As a white cis-gender man, I’m at the pinnacle of privilege. So I’ve thought a lot about that and what I can do as an ally. I was born in 1956 in Mobile, Alabama, into a racist and segregated environment. I was immersed in white supremacist ideology. And I’ve been working since I was about 12 to overcome that. But the big mistake I think most of us white progressives make is to think you have this figured out, that we are beyond these biases. I’m still confronting that and seeking to overcome it. I have, of course, done lots of reading on the topic. I highly recommend White Fragility. And Kendi’s How to Be an Antiracist. One specific thing I do: I will never again let a racist comment pass without comment. And I’m still thinking about how else I can be a useful friend and ally to communities of color. Another step I’m taking: I am calling out the immigration policies of this government as white nationalist and racist. This is not simply policy difference, it is racism. I mean “We should have more people from Norway” tells you everything you need to know.

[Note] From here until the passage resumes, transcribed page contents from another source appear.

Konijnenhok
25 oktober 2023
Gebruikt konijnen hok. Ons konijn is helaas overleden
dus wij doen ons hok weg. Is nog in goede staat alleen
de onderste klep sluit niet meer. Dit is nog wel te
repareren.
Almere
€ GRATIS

So, given all the heaviness, I was happy to get in a hike before heading into the office. I walked through the fields listening to birdsong and seeking to be happy in the moment, not thinking about what was coming for the rest of the day. I crossed the Trinity River on the pedestrian bridge, pausing to listen to the rushing water from the river, which was swollen with rain. I walked under towering Pecans that grace this part of the trail, noticing the climbing vines of Virginia Creeper and Wild Grape. And I pulled down some limbs of Mulberry Trees and ate some of the ripe fruit, mostly cause it’s fun.
I made my way to a bend in the river, where the trail comes close, walked across dewy grass, and sat, watching the river in the flood stage. I was surrounded by a carpet of Prairie Coneflower. I pulled out my journal and Psalm and watched as the rising sun lit the eastern sky. I read this lament:
Look and see, there is no one at my right hand;
no one is concerned for me.
I have no refuge;
no one cares for my life.
I reflected on how that is not true for me at all. I have many people at my right hand — especially the 14 strong, capable women who I have the privilege to lead at Human Rights Initiative. They continue to do battle every single day during a pandemic to fight for our clients. I have such gratitude that I am able to work with such inspiring women (and our inspiring volunteers). Right now, lawyers continue to do pro bono work. Right now, volunteer translators do rush translations. Right now, doctors are doing phone examinations for reports for our clients. And, of course, I have a beautiful and supportive wife and children. So I’m thankful I have many people at my right hand. I’m a fortunate man.
I had a last sip of coffee, packed my daypack, and headed back to the car. After walking about a mile, I heard the song of a Painted Bunting, my favorite bird to see. I put up my binoculars and saw it sitting on the top of a tree singing its little heart out. If I’m not mistaken, it sounded a little like “Happy Birthday.”